TASK PROMPT
Consider each line of the material below and note whether it holds "round". State how many do, and nothing else.
BEGIN RAW DATA
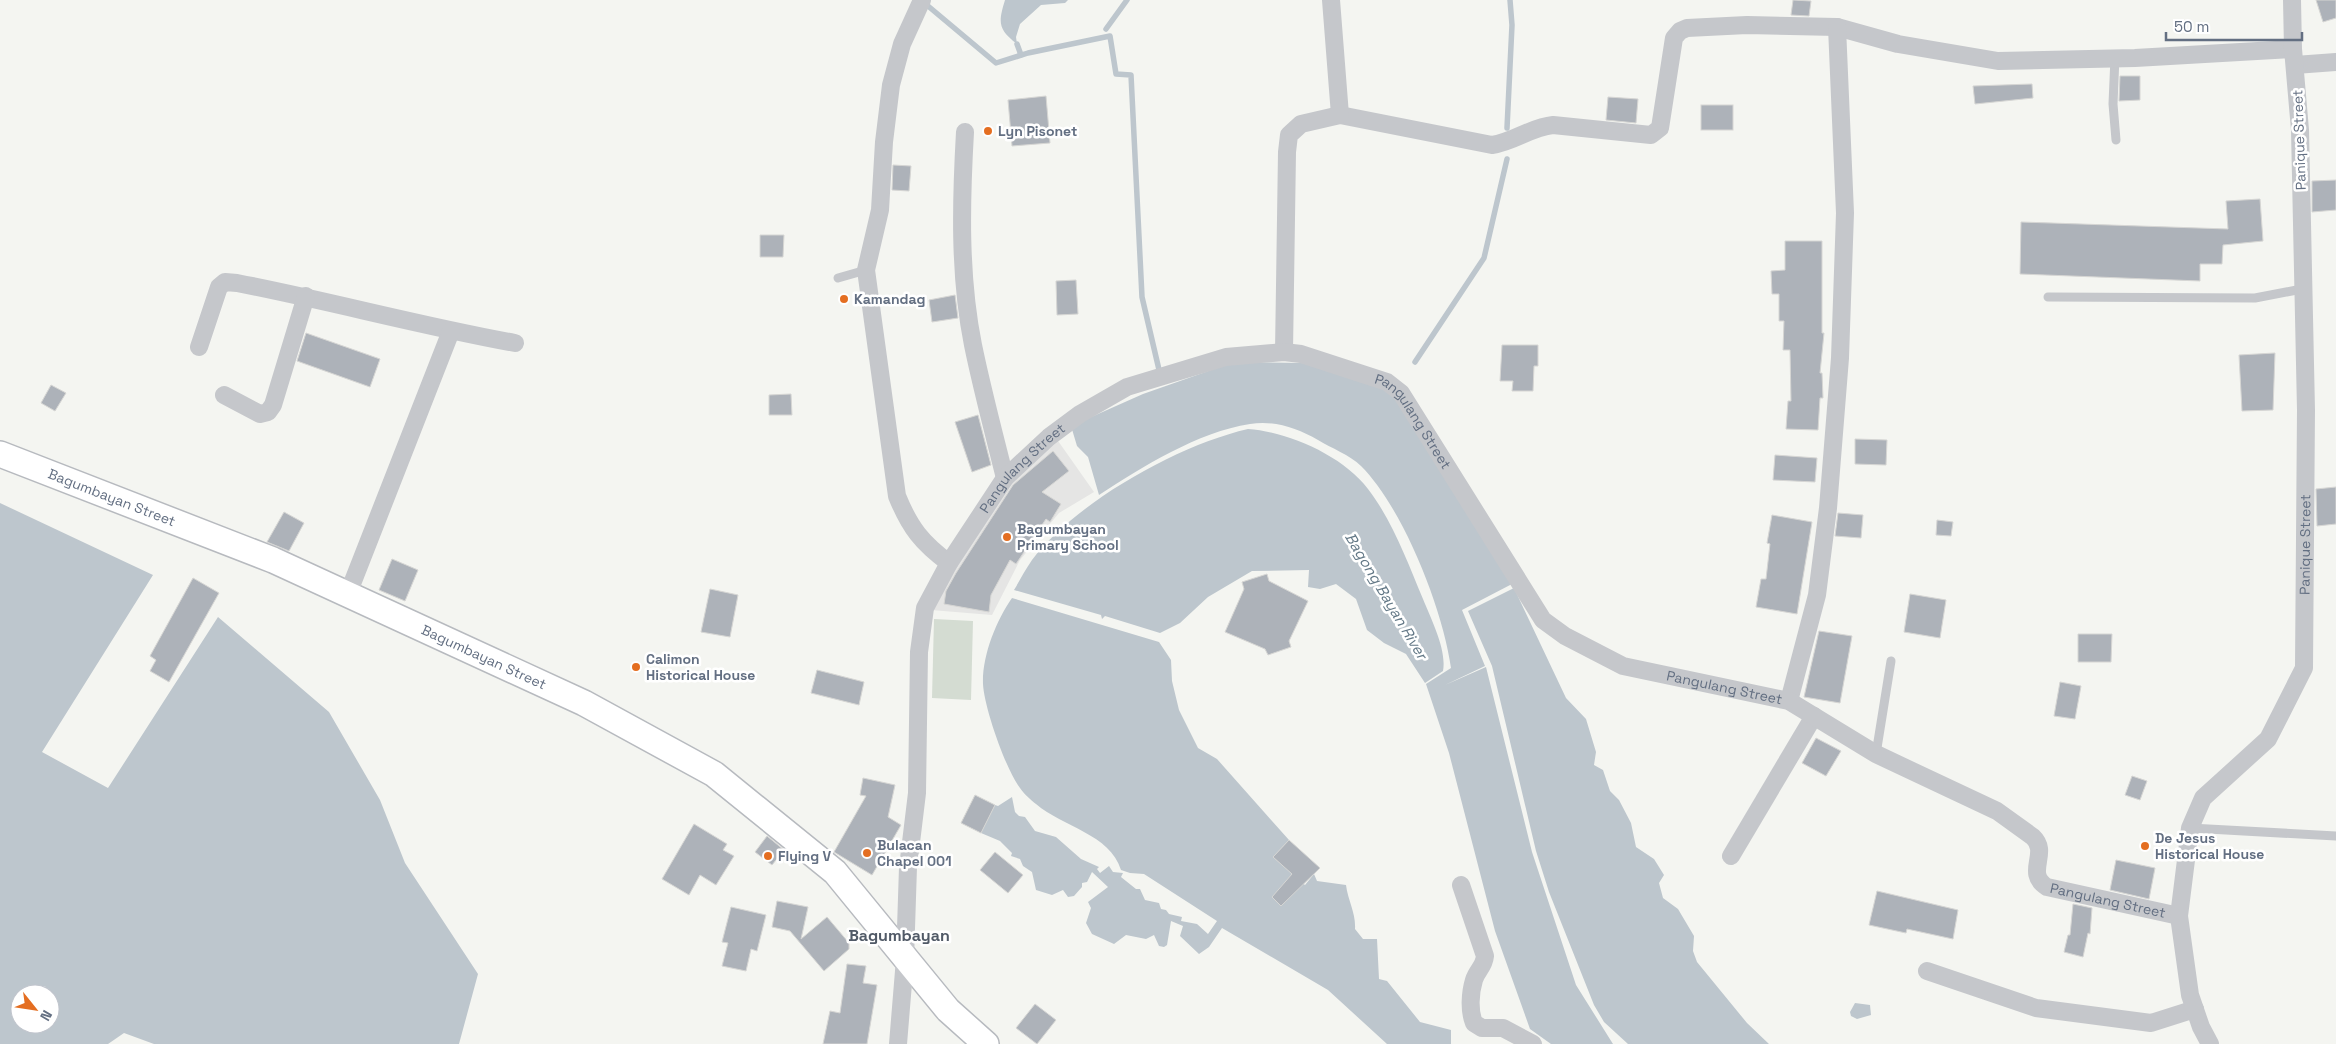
<svg xmlns="http://www.w3.org/2000/svg" width="2336" height="1044" font-family="'Space Grotesk',sans-serif">
	<style>
		.built { fill: #e5e5e4 }
		.green { fill: #d4dcd2 }
		.water { fill: #bdc6cd; fill-rule: evenodd }
		.lines { fill: none; stroke-linecap: round; stroke-linejoin: round }
		.stream { stroke: #bdc6cd; stroke-width: 5.5 }
		.building { fill: #adb2b9; stroke: #d6d6d4 }
		.secondary-casing { stroke: #b7babf; stroke-width: 28 }
		.service { stroke: #c5c7cb; stroke-width: 9 }
		.minor { stroke: #c5c7cb; stroke-width: 18 }
		.secondary { stroke: #fff; stroke-width: 25 }
		.poi-dot { fill: #e46e21; stroke: #fff; stroke-width: 2 }
		.labels { text-anchor: middle; stroke-width: 5; stroke-linejoin: round; paint-order: stroke }
		.poi-label { font-size: 14px; font-weight: bold; fill: #636f82; stroke: #fff; text-anchor: start }
		.street-label { font-size: 14px; fill: #636f82; stroke: #fff }
		.water-label { font-size: 15px; font-style: italic; fill: #637886; stroke: #fff }
		.quarter-label { font-size: 16px; font-weight: bold; fill: #515a67; stroke: #fff }
	</style>
	<rect width="100%" height="100%" fill="#f4f5f1"/>
	<polygon class="built" points="1056,438 1094,492 1059,513 1020,560 992,615 931,610 932,602 1005,487"/>
	<polygon class="green" points="934,619 973,621 971,700 932,698"/>
	<g class="water">
		<path d="M1005,0H1068L1065,3L1041,5L1020,24L1016,37L1017,44C998,29 998,23 1005,0Z"/>
		<path d="M1234,362L1304,363L1396,390L1512,584L1462,610L1485,666L1445,685L1486,667L1532,852L1576,985L1613,1044H1551L1530,1029L1495,931L1449,753L1426,684L1451,668C1443,609 1403,508 1361,466C1350,455 1331,448 1318,440C1297,428 1274,420 1250,424C1198,432 1142,467 1099,495L1088,457L1077,446L1071,426L1143,394Z"/>
		<path d="M1248,429C1289,432 1343,456 1368,489C1392,520 1408,563 1423,599C1431,619 1447,650 1443,671L1425,683L1406,654L1384,643L1367,630L1356,599L1336,584L1320,589L1308,587L1309,570L1252,571L1208,597L1180,623L1160,633L1105,616L1102,619L1101,615L1014,590C1020,580 1025,570 1032,560C1076,502 1178,445 1248,429Z"/>
		<path d="M0,503L153,575L42,752L108,788L218,617L329,712L380,800L405,863L478,974L459,1044H154L124,1033L108,1044H0ZM20,994H50V1024H20Z"/>
		<polygon points="1514,588 1566,698 1586,719 1596,752 1594,765 1603,770 1610,791 1619,800 1631,823 1636,847 1654,859 1664,875 1659,883 1663,898 1678,909 1694,936 1693,951 1697,962 1747,1023 1769,1044 1628,1044 1604,1022 1594,1005 1549,892 1536,851 1492,666 1468,611"/>
		<path d="M1012,598L1159,642L1171,660L1172,681L1179,710L1198,748L1217,759L1289,840L1273,857L1305,885L1314,874L1317,881L1346,885C1348,901 1356,913 1355,929L1363,939H1377L1379,979L1387,981L1420,1022L1451,1030V1044H1387L1328,990L1222,928L1209,947L1199,954L1180,936L1183,926L1171,921L1167,945L1164,947L1159,946L1154,935L1146,939L1126,935L1114,944L1092,934L1086,923L1091,908L1088,902L1108,887L1092,872L1087,882L1082,883V887L1074,896L1068,897L1063,890L1052,895L1036,890L1032,872L1023,866L1020,859L1011,856L1012,853L1000,841L981,833L995,805L998,806L1012,797L1015,812L1019,816L1025,817L1035,831L1056,837L1081,859L1099,867L1097,869L1100,873L1109,866L1113,872L1123,873L1121,877L1136,889H1140L1145,900L1159,903L1161,909L1166,910L1169,914L1182,917L1181,921L1197,924L1208,934L1217,921L1144,874L1130,873L1121,870C1110,834 1063,827 1036,804C1031,800 1024,794 1020,788C1006,770 984,707 983,684C982,656 996,621 1012,598Z"/>
		<polygon points="1855,1003 1870,1005 1871,1015 1857,1019 1851,1016 1850,1012"/>
	</g>
	<g class="lines">
		<g class="stream">
			<polyline points="928,6 996,63 1028,53 1110,36 1116,74 1131,75 1142,297 1160,374"/>
			<polyline points="1106,29 1127,0"/>
			<polyline points="1017,44 1021,55"/>
			<polyline points="1507,128 1512,25 1510,0"/>
			<polyline points="1415,362 1484,258 1507,159"/>
		</g>
	</g>
	<g class="building">
		<polygon points="1793,0 1811,1 1809,16 1791,15"/>
		<polygon points="2316,0 2336,0 2336,18 2323,22"/>
		<polygon points="2120,76 2140,76 2140,100 2119,101"/>
		<polygon points="2032,84 2033,98 1975,104 1973,86"/>
		<polygon points="1046,96 1050,143 1012,146 1008,100"/>
		<polygon points="1608,97 1638,99 1636,123 1606,120"/>
		<rect x="1701" y="105" width="32" height="25"/>
		<polygon points="893,165 911,166 909,191 892,190"/>
		<polygon points="2336,180 2336,210 2312,212 2312,181"/>
		<polygon points="2260,199 2263,241 2223,245 2222,264 2200,264 2200,281 2020,274 2021,222 2228,229 2226,201"/>
		<polygon points="760,235 784,235 783,257 760,257"/>
		<polygon points="1785,241 1822,241 1822,333 1824,333 1820,373 1822,373 1823,398 1820,398 1818,430 1786,429 1788,401 1791,401 1790,350 1783,350 1784,321 1779,321 1779,294 1772,294 1771,271 1785,270"/>
		<polygon points="1076,280 1078,314 1057,315 1056,281"/>
		<polygon points="955,295 958,318 932,322 929,300"/>
		<polygon points="306,333 380,359 370,387 297,361"/>
		<polygon points="1502,345 1538,345 1538,366 1534,366 1533,391 1512,391 1513,381 1500,381"/>
		<polygon points="2275,353 2273,410 2242,411 2239,355"/>
		<polygon points="51,385 66,393 55,411 41,403"/>
		<polygon points="791,394 792,415 769,415 769,395"/>
		<polygon points="978,415 991,465 972,472 955,422"/>
		<polygon points="1855,439 1887,440 1886,465 1855,464"/>
		<polygon points="1053,451 1069,471 1042,492 1061,504 1050,522 1046,519 1016,564 1010,560 991,595 989,612 944,604 946,591 956,573 1013,485"/>
		<polygon points="1775,455 1817,458 1815,482 1773,480"/>
		<polygon points="2336,487 2336,524 2317,526 2316,489"/>
		<polygon points="284,512 304,523 289,551 267,542"/>
		<polygon points="1838,513 1863,515 1861,538 1835,536"/>
		<polygon points="1772,515 1812,522 1797,614 1756,607 1761,579 1766,579 1770,544 1767,543"/>
		<polygon points="1937,520 1953,522 1951,536 1936,535"/>
		<polygon points="392,559 418,570 405,601 379,590"/>
		<polygon points="1267,574 1269,581 1308,601 1289,641 1291,647 1268,655 1265,649 1225,632 1244,589 1242,582"/>
		<polygon points="193,578 219,593 169,682 150,671 156,660 150,656"/>
		<polygon points="710,589 738,595 730,637 701,632"/>
		<polygon points="1910,594 1946,600 1940,638 1904,632"/>
		<polygon points="1819,631 1852,636 1840,703 1804,697"/>
		<polygon points="2078,634 2112,634 2111,662 2078,662"/>
		<polygon points="817,670 864,682 859,705 811,693"/>
		<polygon points="2060,682 2081,686 2075,719 2054,716"/>
		<polygon points="1816,738 1841,751 1826,776 1802,763"/>
		<polygon points="2132,776 2147,781 2140,800 2125,795"/>
		<polygon points="863,778 895,785 888,817 901,825 872,875 834,852 866,796 860,795"/>
		<polygon points="975,795 995,805 981,833 961,823"/>
		<polygon points="694,824 727,844 723,850 734,856 716,885 700,875 689,895 662,879"/>
		<polygon points="767,836 784,850 772,865 755,852"/>
		<polygon points="1289,840 1320,868 1281,906 1272,897 1292,874 1273,857"/>
		<polygon points="995,852 1023,875 1008,893 980,870"/>
		<polygon points="2116,860 2155,868 2149,899 2110,890"/>
		<polygon points="1877,891 1958,910 1953,939 1907,929 1906,933 1869,925"/>
		<polygon points="777,901 808,907 801,939 827,917 849,943 849,949 824,971 790,931 772,927"/>
		<polygon points="2073,904 2092,908 2090,934 2088,933 2083,957 2064,952 2068,935 2070,935"/>
		<polygon points="731,907 766,915 757,951 751,949 746,971 722,966 728,943 722,942"/>
		<polygon points="847,964 866,966 863,983 877,985 867,1044 823,1044 830,1011 840,1013"/>
		<polygon points="1035,1004 1056,1020 1037,1044 1016,1028"/>
	</g>
	<g class="lines">
		<defs>
			<g id="secondary">
				<path id="s3" d="M0,454L273,560L584,703L714,774L835,872L948,1010L986,1044"/>
			</g>
		</defs>
		<use href="#secondary" class="secondary-casing"/>
		<g class="service">
			<polyline points="2115,57 2113,104 2116,140"/>
			<polyline points="838,278 866,270"/>
			<polyline points="2048,297 2255,298 2302,289"/>
			<polyline points="1876,754 1891,661"/>
			<polyline points="2190,828 2336,836"/>
		</g>
		<g class="minor">
			<path d="M922,0L902,44L891,85L884,142L880,210L866,270L897,496C910,528 922,543 949,563"/>
			<polyline points="2295,65 2336,62"/>
			<path d="M1340,115L1492,145C1514,142 1531,127 1553,125L1651,135L1660,128L1674,38L1680,31L1687,28L1747,25L1837,27L1898,44L1998,61L2135,58L2293,49"/>
			<path d="M965,132C961,202 959,275 973,345C982,389 994,434 1005,478"/>
			<path d="M199,347L219,287L225,282L237,283C330,301 421,326 515,343"/>
			<polyline points="1284,352 1287,152 1289,135 1301,124 1340,115 1331,0"/>
			<polyline points="224,395 260,414 268,412 273,405 306,296"/>
			<polyline points="348,594 451,331"/>
			<polyline points="1789,701 1817,595 1828,508 1840,358 1845,213 1837,27"/>
			<polyline points="1731,856 1814,716"/>
			<path d="M1461,885L1485,956C1484,967 1477,970 1474,980C1470,993 1469,1011 1474,1023L1482,1028H1503L1533,1044"/>
			<polyline points="1927,971 2036,1008 2151,1023 2195,1009"/>
			<path id="s1" d="M898,1044L905,959L908,867L917,793L919,652L925,608L949,563L1005,478L1049,437L1080,414L1127,387L1226,357L1284,352L1301,354L1387,382L1401,393L1543,620L1565,636L1623,666L1789,701L1876,754L1997,811L2033,837C2050,853 2024,873 2047,887L2179,916"/>
			<path id="s2" d="M2210,1044L2201,1027L2190,995L2179,916L2190,828L2203,798L2268,739L2304,668L2306,410L2300,130L2293,49L2292,0"/>
		</g>
		<use href="#secondary" class="secondary"/>
	</g>
	<g class="poi-dot">
		<circle cx="988" cy="131" r="5"/>
		<circle cx="844" cy="299" r="5"/>
		<circle cx="1007" cy="537" r="5"/>
		<circle cx="636" cy="667" r="5"/>
		<circle cx="2145" cy="846" r="5"/>
		<circle cx="867" cy="853" r="5"/>
		<circle cx="768" cy="856" r="5"/>
	</g>
	<g class="labels">
		<g class="poi-label">
			<text x="998" y="136">Lyn Pisonet</text>
			<text x="854" y="304">Kamandag</text>
			<text x="1017" y="534">Bagumbayan<tspan x="1017" dy="16">Primary School</tspan></text>
			<text x="646" y="664">Calimon<tspan x="646" dy="16">Historical House</tspan></text>
			<text x="2155" y="843">De Jesus<tspan x="2155" dy="16">Historical House</tspan></text>
			<text x="877" y="850">Bulacan<tspan x="877" dy="16">Chapel 001</tspan></text>
			<text x="778" y="861">Flying V</text>
		</g>
		<g class="street-label">
			<text transform="translate(2299 140) rotate(-92)" y="5">Panique Street</text>
			<text dy="5" stroke="none"><textPath href="#s1" startOffset="1059">Pangulang Street</textPath></text>
			<text dy="5" stroke="none"><textPath href="#s1" startOffset="609">Pangulang Street</textPath></text>
			<text dy="5" stroke="none"><textPath href="#s3" startOffset="120">Bagumbayan Street</textPath></text>
			<text dy="5" stroke="none"><textPath href="#s2" startOffset="545">Panique Street</textPath></text>
			<text dy="5" stroke="none"><textPath href="#s3" startOffset="525">Bagumbayan Street</textPath></text>
			<text dy="5" stroke="none"><textPath href="#s1" startOffset="1494">Pangulang Street</textPath></text>
			<text dy="5" stroke="none"><textPath href="#s1" startOffset="1958">Pangulang Street</textPath></text>
		</g>
		<g class="water-label">
			<text transform="translate(1386 596) rotate(59)" y="5">Bagong Bayan River</text>
		</g>
		<g class="quarter-label">
			<text x="899" y="941">Bagumbayan</text>
		</g>
	</g>
	<g transform="translate(35 1009) rotate(120)"><circle r="24" fill="#ffffff" stroke="#c1c5cd"/>
	<path d="M0-4L9 19L0 12L-9 19Z" fill="#e46e21"/>
	<text y="-8" font-size="14" font-weight="bold" text-anchor="middle" fill="#636f82">N</text>
	</g>
	<path d="M2166 32v8h136v-8" fill="none" stroke="#636f82" stroke-width="2.5"/>
	<text x="2174" y="32" font-size="15" fill="#636f82" stroke="#ffffff" stroke-width="4" paint-order="stroke">50 m</text>
</svg>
END RAW DATA
EXERCISE OUTPUT
2